Rétrospective Comblain
Rétrospective Comblain
L’Internationale
A l’aube de sa 7° édition (peut-être la plus jouissive sur le plan strictement musical), le Festival de Comblain-la-Tour est bel et bien devenu un événement d’envergure internationale.
Sa réputation s’étend jusqu’aux Etats-Unis, où le parajazzique américain Jimmy Lyons (rien à voir avec l’altiste du même nom) met sur pied un voyage organisé combinant visite de quelques grandes villes de France et de Belgique, et participation aux Festivals d’Antibes et de …Comblain-la-Tour.

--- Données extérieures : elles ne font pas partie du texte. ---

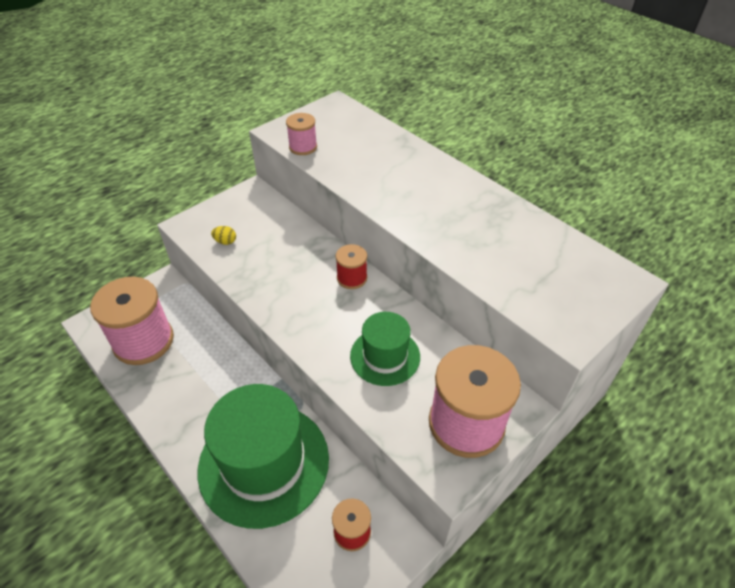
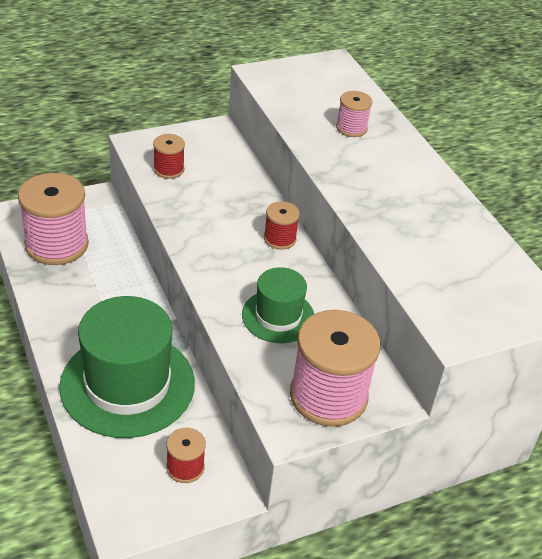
camera: 15 degrees right, 5 degrees down
(225, 242) = (169, 169): yellow egg -> red spool
(303, 147) = (278, 95): pink spool -> pink spool (351, 128)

Avec la complicité des maires de New-York et de la Nouvelle-Orleans, la place du village et la route du grand pré sont jumelées, l’une à Times Square, l’autre à Basin Street.
Petit à petit, le public s’est lui aussi internationalisé: on vient désormais à Comblain des quatre coins du globe.
Si on ajoute à cette internationalisation le poids des enjeux financiers (2 millions de recette en 64), on peut comprendre que les autorités s’emballent.
Qui aurait imaginé 6 ans plus tôt que Comblain se partagerait la couverture de Jazz Mag avec Newport, New-York et Chicago ?
coll MJ
Dans un article sulfureux intitulé Basin Street ou Business Street, un journaliste compare cet emballement à la fierté risible de celui qui parvient enfin à faire sauter un bouchon récalcitrant après que quatre autres personnes se soient esquintées dessus et aient fait le plus gros du travail.
Et à lire certain courrier mi-inquiet, mi-offusqué envoyé par Joe Napoli au Syndicat d’Initiative de Comblain en avril 65, on devine aisément qu’il y a comme qui dirait de l’eau dans le gaz (un comble, pour une fois qu’il n’y en a pas dans le ciel!). Aux limites de la paranoia, l’ancien G.I. en viendrait à se brouiller avec ses partenaires les plus proches et les plus indispensables.
La zizanie s’installe jusque dans la population comblinoise, une partie des riverains faisant leur beurre chaque week-end du festival, les autres ne récoltant que dégradations et vandalisme.
Comblain dans le circuit des Tour Operators américains,
coll RP
Le programme de 65, Graph MCiparisse - coll MJ
Dans ce climat de tension, les moralistes salonards que le Podium des Jeunes hérisse de plus en plus au fur et à mesure que les cheveux s’allongent et que la Woodstock Era pointe à l’horizon, n’ont aucun mal à obtenir gain de cause, à grand renfort de fils barbelés et de service d’ordre musclé.
Pas bon, tout ça. Il est bien loin, le mythe du grand pré de la solidarité! Et puis tiens, tant qu’à faire, si on glissait un peu de sel pré-communautaire dans cette salade ? Incroyable mais vrai, certains élus flamands prient la presse neerlandophone de ne plus cautionner un festival “qui boycotte les musiciens du nord du pays”.
A travers l’humidité brumeuse, John Coltrane hurlera pourtant, le dimanche soir, un fabuleux Peace and Love saxophonique.
Mais ni les marchands du temple, ni les barbouzes, ni les moralistes, ni les flamingands ne sont programmés pour les choses de l’amour, c’est bien connu, et le chant de Coltrane ne bouleversera en fin de compte que les convertis.
Un an plus tôt, on s’emballait sur des projets déments de Temple du Jazz: pour un peu, on en viendrait maintenant à s’interroger sur la viabilité d’une 8° Internationale Bleue, en 1966.